FCC chief Tom Wheeler and the other commissioners were on the House hot seat last week, peppered with questions by Communications Subcommittee members on a boatload of topics, from net neutrality to over-the-top video.
But the answers that may be most important to broadcasters, and that we’re going to hold all five commissioners to, concerned the incentive auction.
Broadcasters have argued the FCC’s hard deadline of 39 months for them to relocate to new channels after the 2016 incentive auction may not be enough time to make this once-in-a-business-lifetime sea change, particularly given that there could be 1,000-plus stations required to relocate, with the attendant need for consultants, tower crews, engineers—and, of course, lawyers.
At least one legislator who shared that concern (there were several) asked Wheeler and company point-blank whether, if 39 months proved to be not enough time, they would force broadcasters off the air to meet the deadline.
Yes, it was “only” a Hill hearing, where finessing answers is an art form. Wheeler has a Renoir-like ability of answering only the question asked, in a way that sometimes leaves the impression there may be some future wiggles. Wheeler did point out that wireless companies need to know when they can have the spectrum, or the value is diminished. And it’s true that, as the National Association of Broadcasters was quick to point out, the FCC rules allowing for a six-month extension are for building out new facilities, not remaining up and running on their previous channel.

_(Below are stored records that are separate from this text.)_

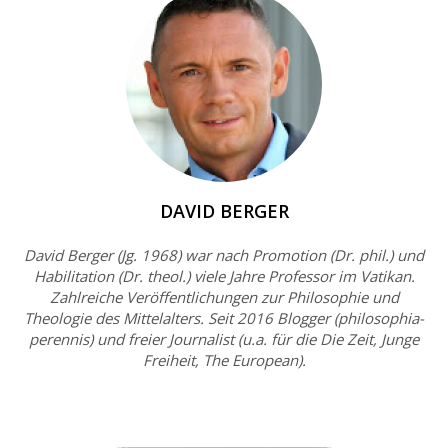
DAVID BERGER
David Berger (Jg. 1968) war nach Promotion (Dr. phil.) und
Habilitation (Dr. theol.) viele Jahre Professor im Vatikan.
Zahlreiche Veröffentlichungen zur Philosophie und
Theologie des Mittelalters. Seit 2016 Blogger (philosophia-
perennis) und freier Journalist (u.a. für die Die Zeit, Junge
Freiheit, The European).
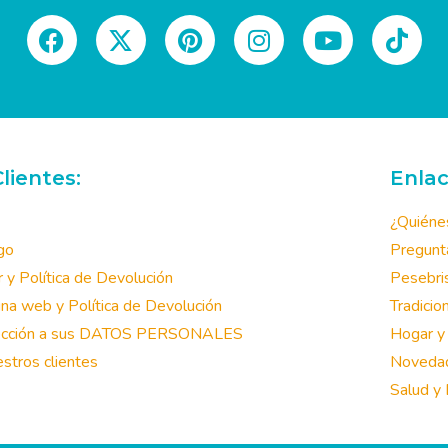
lientes:
Enlac
¿Quiéne
go
Pregunta
 Política de Devolución
Pesebri
na web y Política de Devolución
Tradicion
ección a sus DATOS PERSONALES
Hogar y 
stros clientes
Novedad
Salud y 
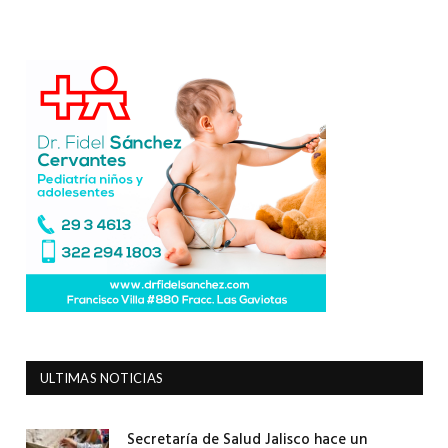
ULTIMAS NOTICIAS
Secretaría de Salud Jalisco hace un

But when pressed, Wheeler, joined by the other four commissioners, said they would not force broadcasters off the air. We intend to hold them to their word, though we would prefer it in writing since none of them may still be at the FCC when that crunch time comes.
Wheeler pledged to be flexible, which is the only way to approach that deadline. He said the 39 months was not going to be a “drop off the table” deadline.
The FCC has never tried a two-sided auction like this one, and it has already pushed back deadlines for applications due to initial miscalculations. And we applaud the commission for recognizing that it needed to give broadcasters and wireless companies more time.